Rusya Ukrayna neden savaşıyor, son durum nedir, işgal başladı mı?

Ukrayna-Rusya arasındaki kriz devam ediyor. Son olarak Fransa, Almanya, Rusya ve Ukrayna liderlerinin danışmanları görüşmede ilerleme kaydetmedi. Rusya ise dün Ukrayna'daki bütün diplomatik personelini çağırdı. Bu adım işgalin resmen başlayacağı yorumlarına neden oldu. Batı ise tehditlerini sürdürdü

Google Haberlere Abone ol
Ukrayna krizinde son görüşme de sonuçsuz

Rusya, Ukrayna sınırındaki birliklerini tahkim ediyor. Dün bu ülkede bulunan diplamatik personelini geri çekmeye başladı. Bu hamle işgalin resmen başlayacağı şeklinde yorumlandı.

İşte son günlerde Ukrayna - Rusya krizi konusunda yaşanan bazı gelişmeler: 

BİDEN İLE PUTİN TELEFONDA GÖRÜŞTÜ

Rusya Devlet Başkanı Putin ile ABD Başkanı Joe Biden, telekonferans üzerinden görüşme gerçekleştirdi.

Biden, bugün Rusya Devlet Başkanı Vladimir Putin'le yaptığı 1 saatlik kritik Ukrayna görüşmesinin ardından açıklamada bulundu.

Beyaz Saray'dan yapılan yazılı açıklamada Biden'ın, Ukrayna sınırındaki askeri yığınağını artıran Rusya'nın bu ülkenin topraklarını daha fazla işgal etmesi halinde "ABD'nin müttefik ve ortaklarıyla birlikte kararlı bir şekilde yanıt vereceği" sözlerine yer verildi.

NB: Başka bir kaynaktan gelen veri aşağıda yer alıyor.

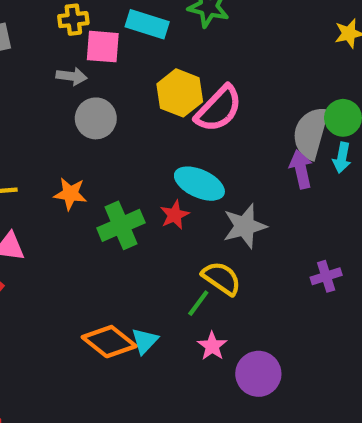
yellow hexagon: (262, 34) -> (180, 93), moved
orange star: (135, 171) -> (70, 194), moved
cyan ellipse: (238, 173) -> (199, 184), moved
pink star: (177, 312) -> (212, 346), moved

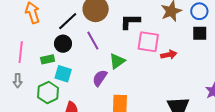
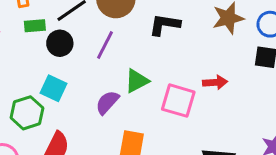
purple line: (93, 41) -> (105, 45), turned 48
pink square: (148, 42) -> (178, 101), moved
green rectangle: (48, 59) -> (35, 26), moved

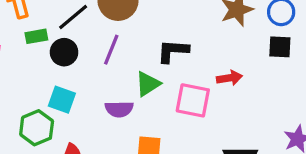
black L-shape: (165, 25) -> (173, 51), moved
purple semicircle: (107, 102) -> (119, 109), turned -128

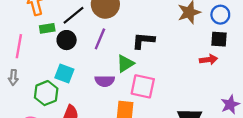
red arrow: (229, 78) -> (209, 60), moved
pink square: (193, 100) -> (143, 86), moved

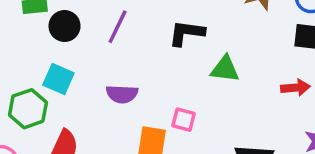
red arrow: (209, 60) -> (295, 88), moved
green triangle: (125, 64) -> (225, 69), moved, turned 36
pink square: (143, 86) -> (184, 120), moved, size x0.6

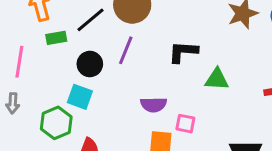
black circle: (65, 26) -> (90, 64), moved
purple semicircle: (122, 94) -> (154, 105), moved

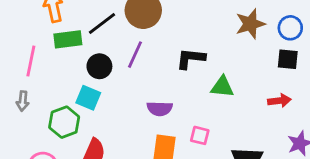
green rectangle: (56, 38) -> (68, 39), size x1.4
pink square: (185, 124) -> (200, 135), moved

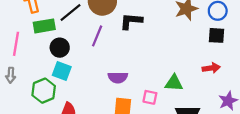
black L-shape: (191, 58) -> (131, 21), moved
black circle: (99, 66) -> (60, 48), moved
green triangle: (222, 87) -> (174, 83), moved

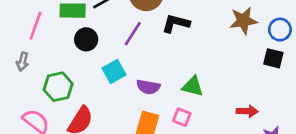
red arrow: (211, 68) -> (247, 111), moved
cyan square: (62, 71) -> (114, 71), moved, turned 30
green triangle: (174, 83) -> (193, 86), moved

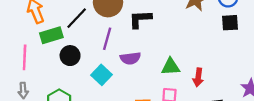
purple semicircle: (148, 87) -> (130, 58), moved
red arrow: (247, 111) -> (198, 77), moved, turned 114

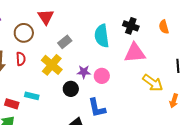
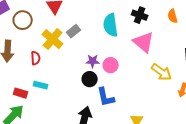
brown circle: (24, 33) -> (23, 20), moved
pink triangle: (135, 53) -> (144, 42), turned 45
red semicircle: (21, 59) -> (36, 58), moved
yellow cross: (52, 65) -> (53, 39), moved
black circle: (71, 89) -> (90, 79), moved

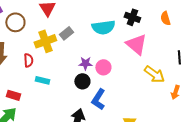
cyan semicircle: (111, 25) -> (103, 27), turned -90
yellow cross: (53, 39) -> (45, 41), turned 30
cyan rectangle: (41, 85) -> (42, 80), moved
blue L-shape: (106, 97) -> (98, 99), turned 45

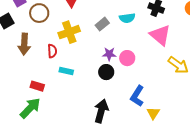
cyan semicircle: (103, 27) -> (127, 18), size x0.7
gray rectangle: (66, 33) -> (102, 24), moved
blue L-shape: (98, 99) -> (137, 96), moved

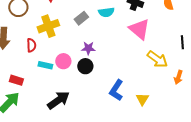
pink circle: (127, 58) -> (63, 61), moved
black arrow: (101, 111) -> (58, 100), moved, turned 40
yellow triangle: (153, 113) -> (142, 99), moved

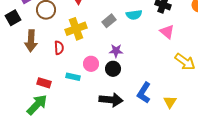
pink triangle: (139, 29) -> (167, 32), size x0.7
cyan rectangle: (45, 65) -> (73, 77), moved
black arrow: (58, 100) -> (111, 100), moved, turned 40

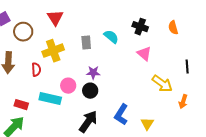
cyan semicircle: (134, 15) -> (111, 37), turned -133
gray rectangle: (109, 21) -> (86, 43), turned -56
cyan rectangle: (73, 77) -> (50, 99), size x1.5
black arrow: (111, 100) -> (88, 122), turned -60

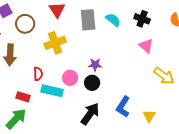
cyan semicircle: (111, 37) -> (113, 20), moved
gray rectangle: (86, 43) -> (88, 20), moved, size x1.5
red semicircle: (36, 70) -> (38, 74), moved

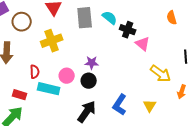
black cross: (142, 19) -> (128, 30), moved
yellow triangle: (149, 116) -> (150, 106), moved

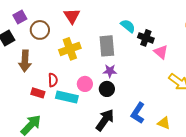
gray rectangle: (85, 18) -> (107, 46), moved
red rectangle: (20, 95) -> (38, 93), moved
yellow triangle: (150, 106) -> (164, 123), moved, turned -40

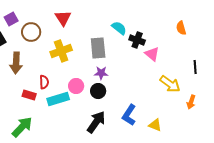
cyan rectangle: (67, 97) -> (58, 99), turned -30

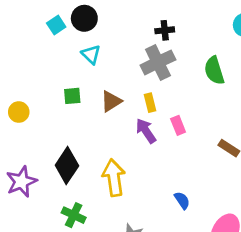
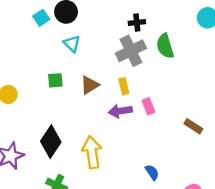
green semicircle: (214, 71) -> (165, 46), moved
purple arrow: (146, 131) -> (120, 111), turned -65

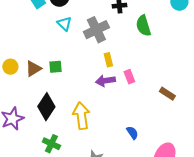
gray cross: (131, 51) -> (96, 30), moved
green square: (55, 80) -> (55, 67), moved
brown triangle: (90, 85) -> (33, 69), moved

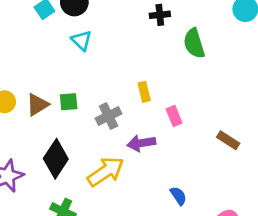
gray cross: (96, 30) -> (109, 116), moved, size x0.7
purple arrow: (105, 81) -> (141, 143), moved
yellow arrow: (81, 116) -> (106, 172), turned 64

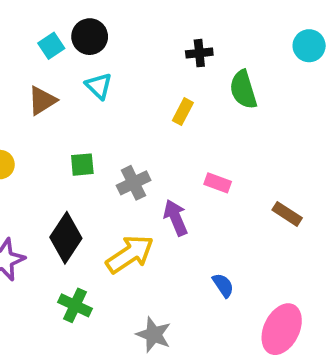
yellow rectangle: (144, 92) -> (183, 112), moved, turned 42
brown triangle: (37, 105) -> (42, 101), moved
pink rectangle: (174, 116) -> (218, 183), turned -48
purple arrow: (141, 143) -> (176, 218), turned 76

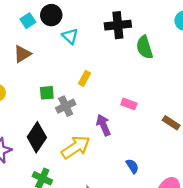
black cross: (199, 53) -> (118, 25), size x1.6
cyan triangle: (99, 86) -> (70, 36), moved
yellow rectangle: (183, 112) -> (85, 78), moved
gray cross: (134, 183) -> (66, 106), moved

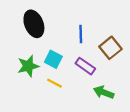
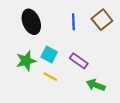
blue line: (81, 34) -> (73, 22), moved
brown square: (110, 48) -> (102, 20), moved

Biden'ın, Ukrayna'ya yapacağı ikinci bir müdahalenin Rusya'ya "hızlı ve ciddi maliyetler" getireceği konusunda da uyarıda bulunduğu belirtildi.

Açıklamada, Rusya'nın Ukrayna'yı işgal etmesinin geniş çaplı insani acılara yol açacağı ve Rusya'nın itibarını azaltacağı yinelendi.

Biden'ın konunun çözüme kavuşması için diplomatik girişimleri önceledikleri, bununla birlikte diğer senaryolara da müttefikleriyle birlikte hazır oldukları konusunda net bir tavır sergilediği kaydedildi.

DÖRT ÜLKE DANIŞMANLARININ GÖRÜŞMELERİ SONUÇSUZ

Normandiya Formatında yer alan Almanya, Fransa, Ukrayna ve Rusya liderlerinin danışmalarının Ukrayna krizine ilişkin Almanya’nın başkenti Berlin’de gerçekleştirdikleri görüşmede geniş kapsamlı ilerleme sağlayamadığı bildirildi.

Alman Haber Ajansı’nın (DPA) haberine göre, yaklaşık 10 saat süren müzakerelerin ardından Fransız ve Alman tarafı "farklı pozisyonların ve çeşitli çözüm seçeneklerinin açıkça ortaya konulduğu zor görüşmeler yapıldığını" belirtti.

Haberde tarafların bir sonraki görüşmeyi martta yapacağını kararlaştırdı bilgisi paylaşıldı.

Fransız ve Alman tarafının ayrıca, tüm katılımcıların Minsk Anlaşmasına bağlı kalacağı, bu anlaşmanın uygulanması için yoğun çalışmanın devam edileceğini aktardığı kaydedildi.

Rus temsilci Dmitry Kozak da toplantıda görüş ayrılıkların aşmanın mümkün olmadığını belirterek, Rusya ve Ukrayna’nın anlaşmayı farklı yorumladığını söyledi.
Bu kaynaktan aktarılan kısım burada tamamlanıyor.